- Born: 25 February 1868 Mullet Island, New South Wales
- Died: 11 December 1945 (aged 77) Ryde, New South Wales
- Title: World Champion sculler
- Term: 1890-1896
- Predecessor: John McLean (rower) and George Towns
- Successor: Jacob Gaudaur and George Towns

= Jim Stanbury =

Australian rower

James Stanbury (25 February 1868 – 11 December 1945) was a world champion sculler.

Stanbury was born on Mullet Island on the Hawkesbury River, New South Wales and was the successor of John McLean in the rowing championship of the world. In 1887, he won the first prize in the Lake Bathurst handicap, but was later beaten the same year by Christian Neilson in a race over the Parramatta championship course. The next year he defeated Julius Wulf, but was himself defeated by Searle in a very toughly fought contest. In 1890 Stanbury defeated O'Connor, the American champion, twice. O'Connor had been beaten by Searle on the Thames in the previous year, in each case over the Parramatta course.

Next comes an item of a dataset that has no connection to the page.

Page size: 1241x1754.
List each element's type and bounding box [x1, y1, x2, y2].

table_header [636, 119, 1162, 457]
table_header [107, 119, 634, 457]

On 28 April 1891 he defeated John McLean, another New South Wales sculler, over the same course for the Championship of the World. The time was 22m.15s. These two had a return Title match on 7 July with Stanbury the victor in a time of 18m.25s. The course was the Shorter Parramatta course. On 2 May 1892 he had another win for the World Title when he beat Tom Sullivan, the New Zealand sculler, over the Parramatta course. Again this was on the short course and the time was 17m.26s.
Stanbury had another Title win on 13 July 1896 when he beat Charles R Harding on the Thames in a time of 21m 51s. On 7 Sept 1896, he lost the Title to Jacob Gaudaur (known as 'Jake') on the Thames course in the time of 23m.1s. Gaudaur had a couple of Title Races and eventually lost to another Australian George Towns.

On 22 July 1905, Stanbury regained the World Championship. by beating Towns on the Parramatta Course in a time of 19m.4s. In a return match a year later (26 July 1906) Stanbury failed to retain the Title with Towns securing it for the second time. Thus Stanbury raced in seven title races and won five of them.